Just as the heavens and the earth do not of their own just “happen” but rather are the offspring of the divine intention and Word, Jesus Christ does not simply happen as a singularity dropped down into the human race. He, like all men, is not just a clump of cells that happen to reside in a woman. No, he has a racial, tribal, and familial identity and destiny prepared ahead of time along with that of his mother. …
Jesus, Emmanuel, God in the Flesh, is a member of a family: “Is not this the carpenter’s son? Is not his mother called Mary? And are not his brothers James and Joseph and Simon and Judas? And are not all his sisters with us?” (Matt 13:55-56) …
[Jesus says,] “For whoever does the will of my Father in heaven is my brother and sister and mother” (Matthew 12:50). For in doing God’s will, we do the work of the Father of Genesis, who generated the heavens and the earth for the sake of the growing family of God, Jews, Greeks, and the rest of the gentiles. He created with all this in mind, including Christmas.

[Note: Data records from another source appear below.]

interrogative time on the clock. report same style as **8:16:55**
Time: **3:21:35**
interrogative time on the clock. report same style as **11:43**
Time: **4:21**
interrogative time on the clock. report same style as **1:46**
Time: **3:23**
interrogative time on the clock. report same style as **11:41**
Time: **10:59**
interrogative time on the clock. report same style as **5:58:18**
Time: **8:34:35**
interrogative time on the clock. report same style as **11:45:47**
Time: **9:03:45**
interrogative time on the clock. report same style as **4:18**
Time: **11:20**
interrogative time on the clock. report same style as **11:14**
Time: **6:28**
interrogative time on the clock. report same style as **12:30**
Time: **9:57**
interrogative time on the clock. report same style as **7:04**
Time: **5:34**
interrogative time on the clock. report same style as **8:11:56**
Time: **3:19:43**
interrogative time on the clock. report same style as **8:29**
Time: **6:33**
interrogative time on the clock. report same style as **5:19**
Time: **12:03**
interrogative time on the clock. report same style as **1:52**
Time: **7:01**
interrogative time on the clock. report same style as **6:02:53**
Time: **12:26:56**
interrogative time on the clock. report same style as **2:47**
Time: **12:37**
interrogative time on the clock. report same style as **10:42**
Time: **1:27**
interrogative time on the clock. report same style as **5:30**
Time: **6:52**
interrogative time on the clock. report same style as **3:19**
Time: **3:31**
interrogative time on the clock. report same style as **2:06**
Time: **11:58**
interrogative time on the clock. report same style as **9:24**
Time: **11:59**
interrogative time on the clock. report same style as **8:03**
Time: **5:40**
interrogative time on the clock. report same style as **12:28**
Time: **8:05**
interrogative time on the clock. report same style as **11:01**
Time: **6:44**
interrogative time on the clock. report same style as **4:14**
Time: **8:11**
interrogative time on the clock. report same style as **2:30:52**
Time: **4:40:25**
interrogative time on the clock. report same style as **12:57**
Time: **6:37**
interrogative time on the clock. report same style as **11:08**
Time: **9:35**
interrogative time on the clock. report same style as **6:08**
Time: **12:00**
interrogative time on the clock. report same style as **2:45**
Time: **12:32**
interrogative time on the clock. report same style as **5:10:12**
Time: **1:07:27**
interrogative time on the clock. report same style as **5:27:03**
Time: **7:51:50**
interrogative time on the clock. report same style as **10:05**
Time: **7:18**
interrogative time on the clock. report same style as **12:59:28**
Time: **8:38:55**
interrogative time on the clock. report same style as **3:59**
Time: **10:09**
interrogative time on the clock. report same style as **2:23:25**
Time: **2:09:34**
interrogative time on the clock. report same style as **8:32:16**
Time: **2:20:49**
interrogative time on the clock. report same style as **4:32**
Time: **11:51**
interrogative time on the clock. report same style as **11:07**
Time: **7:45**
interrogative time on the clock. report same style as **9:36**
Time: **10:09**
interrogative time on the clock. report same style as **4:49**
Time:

The eternal Son, the only-begotten God is at the Father’s side, in the Father’s bosom. How much does our God love us? For us, He gave His Son born, begotten, from His side, the Father’s bosom, from the Father’s heart, as Venantius Fortunatus put it, Corde natus ex parentis, “From the Father’s heart begotten.” The Father gives us His very Heart. The eternal God the Son submitted Himself to His Father’s good will to become incarnate by the Holy Spirit’s moving over the womb of the Virgin Mary, as at the Creation He moved over the face of the deep. By His willing submission, the Son, the eternal Word, made Himself subject not only to the Law, but also subject to the confines of this space, which He walked; to the limits of matter, which He became and now is eternally; and subject to the ravages of time. He would submit to suffering and death, to the piercing of His body, His bosom, His heart. As God “wounded” Adam’s side, from which Eve was “born,” so from God’s own wounded side His bride is “born.” Why? Why did He subject Himself so? He did all this to make man, to make us, you and me, into members of His family, in the perfect, eternal, Holy Communion of the Godhead. And as God “wounded” Adam’s side, so from the only-begotten God’s own wounded side His beloved bride is “born.” He declares from His heart and His lips through King Solomon in the Song of Songs, “You have captivated My heart, My sister, my bride … How beautiful is your love, My sister, My bride!” (Song 4:9a, 10a). He did it all to make us His beloved siblings, and to make us His Church, His beloved bride, born pure and anew from the wounded font of His pure heart.
In the name of the Father and of the ✠ Son and of the Holy Spirit. Amen.
And the Peace of God, which surpasses all understanding,
keep your hearts and minds in ✠ Christ Jesus. Amen.